● Assignment
Write out the lines below exactly, beginning at the one with "The IPI was" and stopping after the one with "Advertisement"; the pictures are not copied.

[Collected data]
BEGIN

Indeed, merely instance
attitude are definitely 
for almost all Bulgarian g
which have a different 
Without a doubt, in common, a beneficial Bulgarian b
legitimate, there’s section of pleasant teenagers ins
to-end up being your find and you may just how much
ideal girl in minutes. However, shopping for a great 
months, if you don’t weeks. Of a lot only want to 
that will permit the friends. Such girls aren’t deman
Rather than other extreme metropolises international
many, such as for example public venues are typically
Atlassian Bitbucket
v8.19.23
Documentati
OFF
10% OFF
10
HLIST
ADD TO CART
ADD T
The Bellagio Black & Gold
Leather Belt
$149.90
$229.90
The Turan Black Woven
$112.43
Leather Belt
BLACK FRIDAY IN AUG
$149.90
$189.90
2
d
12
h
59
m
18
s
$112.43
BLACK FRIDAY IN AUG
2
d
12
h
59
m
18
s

END
BEGIN

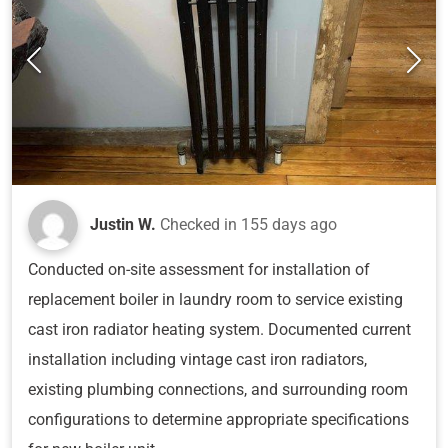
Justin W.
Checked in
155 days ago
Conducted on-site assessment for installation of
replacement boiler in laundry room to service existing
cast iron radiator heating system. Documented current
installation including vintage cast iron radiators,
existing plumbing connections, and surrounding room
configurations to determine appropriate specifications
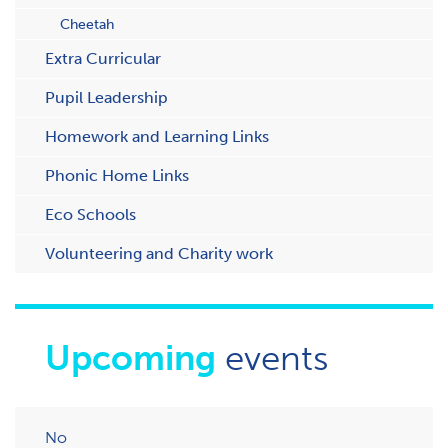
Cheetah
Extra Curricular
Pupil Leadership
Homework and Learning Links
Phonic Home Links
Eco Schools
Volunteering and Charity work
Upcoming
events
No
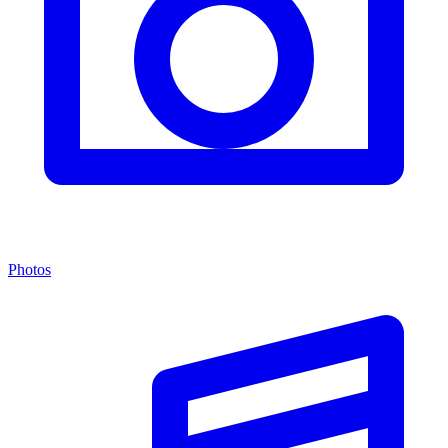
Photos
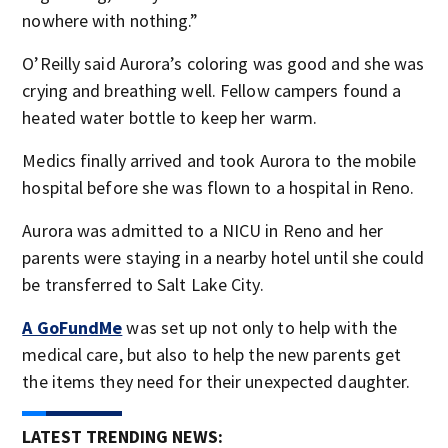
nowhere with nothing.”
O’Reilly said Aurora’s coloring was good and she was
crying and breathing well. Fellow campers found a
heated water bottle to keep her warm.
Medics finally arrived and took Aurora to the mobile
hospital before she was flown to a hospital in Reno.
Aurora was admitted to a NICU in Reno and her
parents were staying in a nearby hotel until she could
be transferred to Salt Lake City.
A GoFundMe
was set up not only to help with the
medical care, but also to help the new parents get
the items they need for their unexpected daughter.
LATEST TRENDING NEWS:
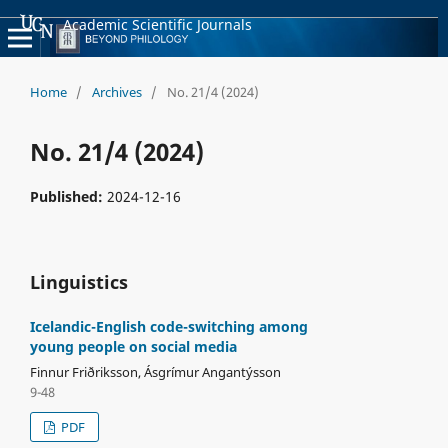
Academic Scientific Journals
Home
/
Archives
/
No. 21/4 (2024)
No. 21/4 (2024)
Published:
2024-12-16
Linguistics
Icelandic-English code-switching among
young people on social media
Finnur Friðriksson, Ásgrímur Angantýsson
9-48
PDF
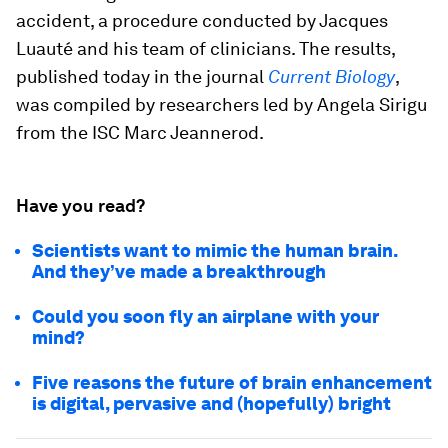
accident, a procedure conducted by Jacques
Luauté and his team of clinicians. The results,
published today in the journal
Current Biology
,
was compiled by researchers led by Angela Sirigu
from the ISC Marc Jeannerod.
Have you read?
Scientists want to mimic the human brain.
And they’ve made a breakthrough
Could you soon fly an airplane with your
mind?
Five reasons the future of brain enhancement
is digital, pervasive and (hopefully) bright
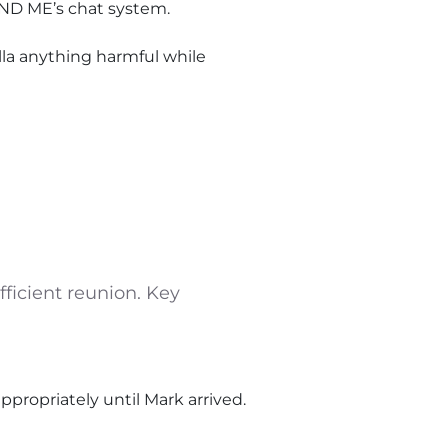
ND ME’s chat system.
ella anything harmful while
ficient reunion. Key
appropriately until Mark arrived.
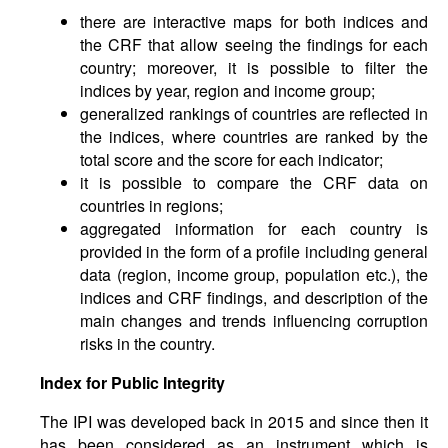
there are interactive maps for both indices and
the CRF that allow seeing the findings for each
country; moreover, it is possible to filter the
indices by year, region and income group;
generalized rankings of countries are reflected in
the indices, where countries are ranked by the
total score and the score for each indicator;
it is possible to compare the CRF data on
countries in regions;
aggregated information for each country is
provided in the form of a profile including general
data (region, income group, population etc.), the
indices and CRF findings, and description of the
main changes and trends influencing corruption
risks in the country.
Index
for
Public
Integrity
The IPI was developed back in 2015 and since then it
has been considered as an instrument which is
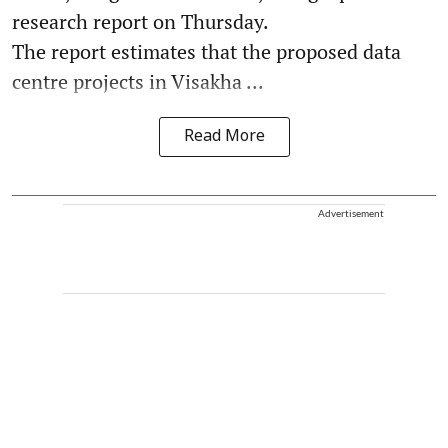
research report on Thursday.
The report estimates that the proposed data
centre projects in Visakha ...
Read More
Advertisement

END
BEGIN

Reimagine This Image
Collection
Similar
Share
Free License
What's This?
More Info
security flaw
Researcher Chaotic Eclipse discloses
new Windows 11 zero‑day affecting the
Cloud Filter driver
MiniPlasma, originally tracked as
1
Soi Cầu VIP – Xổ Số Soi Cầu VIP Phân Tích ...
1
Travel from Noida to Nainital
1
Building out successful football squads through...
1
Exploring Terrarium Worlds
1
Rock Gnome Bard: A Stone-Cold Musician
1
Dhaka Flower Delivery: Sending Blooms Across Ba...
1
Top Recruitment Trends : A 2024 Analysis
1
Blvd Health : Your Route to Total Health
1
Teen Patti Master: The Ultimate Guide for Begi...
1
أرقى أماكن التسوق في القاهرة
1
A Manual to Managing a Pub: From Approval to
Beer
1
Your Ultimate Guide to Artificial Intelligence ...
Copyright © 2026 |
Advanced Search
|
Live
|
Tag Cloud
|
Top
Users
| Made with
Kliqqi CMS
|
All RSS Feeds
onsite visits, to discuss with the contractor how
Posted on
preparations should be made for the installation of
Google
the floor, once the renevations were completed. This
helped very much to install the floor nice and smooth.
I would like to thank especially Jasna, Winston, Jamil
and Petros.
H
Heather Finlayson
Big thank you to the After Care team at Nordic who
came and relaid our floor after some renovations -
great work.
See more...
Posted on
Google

END

● Answer space
The IPI was developed back in 2015 and since then it
has been considered as an instrument which is
research report on Thursday.
The report estimates that the proposed data
centre projects in Visakha ...
Read More
Advertisement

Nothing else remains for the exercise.